▶ [WORK REQUIRED]:
Pick up the foil5 manual page below from its final sentence and continue writing it.

▶ [TEXT BLOCK]:
--------------------

NAME
	foil5 - produce Horn clauses from data expressed as relations

SYNOPSIS
	foil5 [ -n ] [ -r ] [ -u ] [ -z ] [ -v verb ] [ -a accur ] 
	  [ -l alter ] [ -t chkpt ] [ -g max ] [ -p neg ]
	  [ -d depth ] [ -m maxt ] [ -f gain ]

DESCRIPTION
	foil5 is a program that learns Horn clauses from input comprises
	examples of one or more relations. More than one relation may be
	specified in the input file as the target relations that are to
	be learned by foil5. 

Input to the program consists of three sections:

        * specification of types
          blank line
        * extensional definitions of relations
          blank line                            |  these are
        * test cases for learned definitions    |  optional

Each discrete type specification consists of the type name followed by a 
colon, then a series of constants separated by commas and terminated with a 
period. This may occupy several lines and the same constant can appear in many
types. The names of types with fixed ordering shall be preceded by a '*' and 
arranged so that no constant appears before a "smaller" constant. The names
of types that are explicitly defined to be unordered shall be preceded by
a '#'. (FOIL will attempt to find an order for the constants in a type whose
name is preceded by neither '*' nor '#'). A constant is preceded by 
a '*' if it is to be permitted to appear in the Horn clause definition.
The missing value constant "?" is special - do not use "?" as the name of
a user defined constant, and do not enter it as a constant in the type
specification, as the program does that internally.

Each continuous type specification consists of the type name followed by
":@ ." on a line. There is no requirement to specify constants of this type. 
Any string that can be converted to a float by C's atof() should work when
specifying a value in a tuple.

Constants consist of any string of characters with the exception that any
occurrence of certain delimiter characters (left and right parenthesis, period,
comma, semicolon) must be prefixed by the escape character '\', except that
a period may appear unprefixed if immediately followed by a digit. (The
latter exception has been added to make entry of floating point numbers
easier - avoid following periods by digits in other circumstances!).

All relations are defined in terms of the set of positive tuples of constants
for which the relation is true, and optionally the set of negative tuples of
constants for which it is false. If only positive tuples are given, all other
constant tuples of the correct types are considered to be negative.

Each relation is defined by a header and one or two sets of constant tuples.
The header can be specified as follows:

    name(type, type, ... , type) key/key/.../key

All relations other than target relations shall begin with '*' in the header.
The header consists of relation name, argument types and optional keys.
The type definition in the header shall be the one specified in the type
specification. The optional keys limit the ways the relation may be used.

--------------------

Records from a collection
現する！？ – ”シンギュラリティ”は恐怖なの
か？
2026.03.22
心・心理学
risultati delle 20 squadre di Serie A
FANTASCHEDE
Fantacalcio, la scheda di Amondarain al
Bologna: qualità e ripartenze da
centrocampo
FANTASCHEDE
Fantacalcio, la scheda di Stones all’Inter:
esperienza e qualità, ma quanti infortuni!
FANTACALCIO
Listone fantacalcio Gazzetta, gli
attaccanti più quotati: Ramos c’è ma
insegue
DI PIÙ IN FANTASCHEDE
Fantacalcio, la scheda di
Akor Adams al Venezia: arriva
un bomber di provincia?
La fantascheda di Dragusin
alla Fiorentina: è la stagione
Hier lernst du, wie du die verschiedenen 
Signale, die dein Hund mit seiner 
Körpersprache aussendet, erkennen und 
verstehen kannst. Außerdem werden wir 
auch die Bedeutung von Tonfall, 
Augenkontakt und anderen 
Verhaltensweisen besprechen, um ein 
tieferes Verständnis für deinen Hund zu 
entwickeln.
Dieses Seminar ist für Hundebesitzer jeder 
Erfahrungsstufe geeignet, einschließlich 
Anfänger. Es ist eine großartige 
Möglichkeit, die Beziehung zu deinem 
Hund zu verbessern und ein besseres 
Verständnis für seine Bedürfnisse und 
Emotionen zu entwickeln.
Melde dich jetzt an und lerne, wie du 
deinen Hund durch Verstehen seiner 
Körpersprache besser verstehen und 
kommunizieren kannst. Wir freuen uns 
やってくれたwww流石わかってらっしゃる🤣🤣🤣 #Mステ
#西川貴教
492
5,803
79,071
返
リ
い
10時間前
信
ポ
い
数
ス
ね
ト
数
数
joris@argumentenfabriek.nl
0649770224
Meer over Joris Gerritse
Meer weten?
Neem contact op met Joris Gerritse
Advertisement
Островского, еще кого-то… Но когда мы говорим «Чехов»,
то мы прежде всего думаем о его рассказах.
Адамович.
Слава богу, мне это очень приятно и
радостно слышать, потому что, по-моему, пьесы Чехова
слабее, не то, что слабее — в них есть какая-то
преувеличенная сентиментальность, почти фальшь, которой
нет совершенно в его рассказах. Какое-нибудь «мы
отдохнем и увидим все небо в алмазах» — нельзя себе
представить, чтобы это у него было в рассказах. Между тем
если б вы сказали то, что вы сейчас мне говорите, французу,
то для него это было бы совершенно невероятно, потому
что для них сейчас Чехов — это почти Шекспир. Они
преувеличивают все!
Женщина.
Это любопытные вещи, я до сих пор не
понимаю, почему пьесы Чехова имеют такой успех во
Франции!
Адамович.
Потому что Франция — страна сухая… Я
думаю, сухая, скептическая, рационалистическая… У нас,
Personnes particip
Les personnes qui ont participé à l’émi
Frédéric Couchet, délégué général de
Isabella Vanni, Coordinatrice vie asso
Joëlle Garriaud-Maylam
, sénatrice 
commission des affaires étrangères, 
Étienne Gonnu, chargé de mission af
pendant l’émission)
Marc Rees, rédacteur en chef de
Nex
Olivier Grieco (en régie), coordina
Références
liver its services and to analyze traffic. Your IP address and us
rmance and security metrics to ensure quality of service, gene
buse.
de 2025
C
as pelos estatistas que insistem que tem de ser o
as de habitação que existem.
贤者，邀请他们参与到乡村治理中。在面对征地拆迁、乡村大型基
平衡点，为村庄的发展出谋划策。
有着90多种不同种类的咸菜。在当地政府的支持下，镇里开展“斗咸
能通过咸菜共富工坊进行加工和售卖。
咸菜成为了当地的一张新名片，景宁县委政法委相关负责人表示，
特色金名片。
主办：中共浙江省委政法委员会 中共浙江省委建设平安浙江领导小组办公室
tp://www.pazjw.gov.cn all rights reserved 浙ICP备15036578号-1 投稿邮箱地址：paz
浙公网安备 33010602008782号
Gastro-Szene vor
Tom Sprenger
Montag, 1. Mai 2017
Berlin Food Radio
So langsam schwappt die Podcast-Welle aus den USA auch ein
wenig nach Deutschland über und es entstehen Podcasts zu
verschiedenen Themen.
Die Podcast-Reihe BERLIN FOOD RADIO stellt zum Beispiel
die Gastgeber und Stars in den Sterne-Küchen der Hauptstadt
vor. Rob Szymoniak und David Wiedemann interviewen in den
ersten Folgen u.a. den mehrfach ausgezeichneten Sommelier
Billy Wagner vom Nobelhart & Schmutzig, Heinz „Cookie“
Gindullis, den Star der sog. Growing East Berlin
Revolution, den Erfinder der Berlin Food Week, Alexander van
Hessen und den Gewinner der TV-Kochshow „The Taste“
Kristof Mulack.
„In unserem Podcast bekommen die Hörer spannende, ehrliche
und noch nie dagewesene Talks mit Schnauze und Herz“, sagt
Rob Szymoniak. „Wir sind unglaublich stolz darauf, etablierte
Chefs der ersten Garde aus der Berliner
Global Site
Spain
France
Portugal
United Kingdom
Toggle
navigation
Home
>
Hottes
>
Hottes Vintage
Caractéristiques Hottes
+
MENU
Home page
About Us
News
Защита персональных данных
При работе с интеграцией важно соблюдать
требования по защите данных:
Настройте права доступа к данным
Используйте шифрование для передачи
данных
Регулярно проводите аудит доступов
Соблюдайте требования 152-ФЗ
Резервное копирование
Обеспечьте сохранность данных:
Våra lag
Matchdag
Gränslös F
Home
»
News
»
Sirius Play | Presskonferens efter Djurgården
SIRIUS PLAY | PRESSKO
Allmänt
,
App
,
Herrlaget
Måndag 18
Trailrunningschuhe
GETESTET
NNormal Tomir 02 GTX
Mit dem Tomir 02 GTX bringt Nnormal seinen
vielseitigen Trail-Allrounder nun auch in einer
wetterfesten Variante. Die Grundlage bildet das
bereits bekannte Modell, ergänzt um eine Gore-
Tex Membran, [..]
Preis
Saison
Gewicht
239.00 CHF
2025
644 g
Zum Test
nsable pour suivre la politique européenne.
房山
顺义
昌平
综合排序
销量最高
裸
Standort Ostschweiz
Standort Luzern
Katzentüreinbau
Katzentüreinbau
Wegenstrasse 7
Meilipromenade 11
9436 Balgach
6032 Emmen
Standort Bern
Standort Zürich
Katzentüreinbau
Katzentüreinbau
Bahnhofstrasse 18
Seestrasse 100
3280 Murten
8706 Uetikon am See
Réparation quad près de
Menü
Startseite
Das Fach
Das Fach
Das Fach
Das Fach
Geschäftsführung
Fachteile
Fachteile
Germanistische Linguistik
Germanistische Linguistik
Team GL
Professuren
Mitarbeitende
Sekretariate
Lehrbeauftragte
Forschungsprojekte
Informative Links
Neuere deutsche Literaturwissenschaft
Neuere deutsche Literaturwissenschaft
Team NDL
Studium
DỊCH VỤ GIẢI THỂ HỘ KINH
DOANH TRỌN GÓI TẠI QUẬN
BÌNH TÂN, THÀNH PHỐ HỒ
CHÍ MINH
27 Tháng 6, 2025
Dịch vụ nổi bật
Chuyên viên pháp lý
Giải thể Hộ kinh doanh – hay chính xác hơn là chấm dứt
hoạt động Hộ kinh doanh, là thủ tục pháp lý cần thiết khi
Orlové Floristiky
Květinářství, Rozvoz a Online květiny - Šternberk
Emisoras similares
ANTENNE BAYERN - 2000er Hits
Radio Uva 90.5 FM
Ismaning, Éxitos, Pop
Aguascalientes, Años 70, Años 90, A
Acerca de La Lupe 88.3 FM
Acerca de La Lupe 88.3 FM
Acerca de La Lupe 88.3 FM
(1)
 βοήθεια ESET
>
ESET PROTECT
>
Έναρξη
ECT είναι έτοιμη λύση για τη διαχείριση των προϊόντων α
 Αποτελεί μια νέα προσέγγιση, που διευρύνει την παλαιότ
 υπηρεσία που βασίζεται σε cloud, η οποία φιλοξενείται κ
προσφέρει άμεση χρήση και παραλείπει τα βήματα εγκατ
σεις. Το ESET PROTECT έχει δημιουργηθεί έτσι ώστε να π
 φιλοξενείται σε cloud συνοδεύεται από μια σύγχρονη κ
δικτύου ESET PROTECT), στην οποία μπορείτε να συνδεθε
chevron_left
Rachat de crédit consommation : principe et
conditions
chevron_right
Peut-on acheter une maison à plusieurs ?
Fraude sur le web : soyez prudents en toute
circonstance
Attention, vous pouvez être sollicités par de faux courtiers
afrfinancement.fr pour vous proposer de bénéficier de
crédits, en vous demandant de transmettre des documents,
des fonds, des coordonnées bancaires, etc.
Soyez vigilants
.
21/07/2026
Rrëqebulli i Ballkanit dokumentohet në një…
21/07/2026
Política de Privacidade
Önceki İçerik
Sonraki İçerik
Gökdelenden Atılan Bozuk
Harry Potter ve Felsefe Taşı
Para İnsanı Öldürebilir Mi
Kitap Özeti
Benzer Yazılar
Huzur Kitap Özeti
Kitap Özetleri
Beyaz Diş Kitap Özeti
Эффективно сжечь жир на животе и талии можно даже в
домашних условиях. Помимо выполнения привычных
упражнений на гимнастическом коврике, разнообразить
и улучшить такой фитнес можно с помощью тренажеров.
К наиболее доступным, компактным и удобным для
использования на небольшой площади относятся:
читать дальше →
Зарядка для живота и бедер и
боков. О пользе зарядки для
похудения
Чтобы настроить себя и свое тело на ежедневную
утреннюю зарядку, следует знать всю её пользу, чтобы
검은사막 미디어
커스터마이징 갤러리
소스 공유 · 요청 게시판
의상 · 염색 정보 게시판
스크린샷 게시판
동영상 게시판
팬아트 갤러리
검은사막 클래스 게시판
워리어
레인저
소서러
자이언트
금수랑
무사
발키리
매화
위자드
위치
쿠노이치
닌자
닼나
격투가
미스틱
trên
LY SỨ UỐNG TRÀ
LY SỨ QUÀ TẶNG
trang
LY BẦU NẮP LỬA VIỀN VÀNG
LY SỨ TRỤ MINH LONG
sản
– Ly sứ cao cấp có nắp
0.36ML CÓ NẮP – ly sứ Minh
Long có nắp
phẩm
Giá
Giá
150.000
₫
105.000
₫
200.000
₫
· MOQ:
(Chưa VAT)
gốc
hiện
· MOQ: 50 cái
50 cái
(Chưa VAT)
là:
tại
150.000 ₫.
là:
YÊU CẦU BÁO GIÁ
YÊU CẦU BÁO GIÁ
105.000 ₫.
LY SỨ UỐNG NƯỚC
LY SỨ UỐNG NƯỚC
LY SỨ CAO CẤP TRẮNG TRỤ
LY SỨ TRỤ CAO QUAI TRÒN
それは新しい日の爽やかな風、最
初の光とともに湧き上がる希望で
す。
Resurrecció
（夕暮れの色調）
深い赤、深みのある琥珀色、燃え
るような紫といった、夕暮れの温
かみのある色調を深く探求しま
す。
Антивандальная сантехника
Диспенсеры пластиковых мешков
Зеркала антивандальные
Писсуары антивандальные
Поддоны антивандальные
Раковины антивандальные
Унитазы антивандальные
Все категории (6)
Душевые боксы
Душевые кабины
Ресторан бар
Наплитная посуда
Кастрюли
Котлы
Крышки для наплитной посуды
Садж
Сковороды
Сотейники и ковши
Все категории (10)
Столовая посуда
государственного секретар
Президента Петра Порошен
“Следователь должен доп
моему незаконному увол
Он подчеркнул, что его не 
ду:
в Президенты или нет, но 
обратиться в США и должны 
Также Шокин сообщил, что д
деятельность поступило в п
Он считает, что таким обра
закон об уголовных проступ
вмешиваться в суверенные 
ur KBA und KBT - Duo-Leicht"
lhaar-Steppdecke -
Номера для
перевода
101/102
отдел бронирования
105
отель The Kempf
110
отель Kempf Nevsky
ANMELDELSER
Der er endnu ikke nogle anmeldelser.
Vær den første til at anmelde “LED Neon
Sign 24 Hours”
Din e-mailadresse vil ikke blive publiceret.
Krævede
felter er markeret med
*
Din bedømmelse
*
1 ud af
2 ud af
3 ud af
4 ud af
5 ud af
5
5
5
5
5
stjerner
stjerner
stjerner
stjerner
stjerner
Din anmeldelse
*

--------------------

▶ [RESULT FOR THIS TASK]:
Each key consists of a string of characters, one for each type.  
The character '#' indicates that
the corresponding argument in a literal must be bound; the character '-'
indicates that the argument can be bound or unbound.  Each key thus gives
a permissible way of accessing the relation.  If no keys appear, all possible
combinations of bound and unbound arguments are allowed.

Following the header line are a series of lines containing constant tuples:

    positive tuple
    positive tuple
      . . .
    ;			| these
    negative tuple	| are
    negative tuple	| optional
      . . .		|
    .

Each tuple consists of constants separated by commas and must appear on a
single line.  The character ';' separates positive tuples from negative
tuples, which are optional.

The optional test relations may be given to test the learned Horn clause 
definitions.  The additional input consists of

        a blank line (indicating start of test relation specification)
        relation name
        test tuples
        .
        relation name
        test tuples
        .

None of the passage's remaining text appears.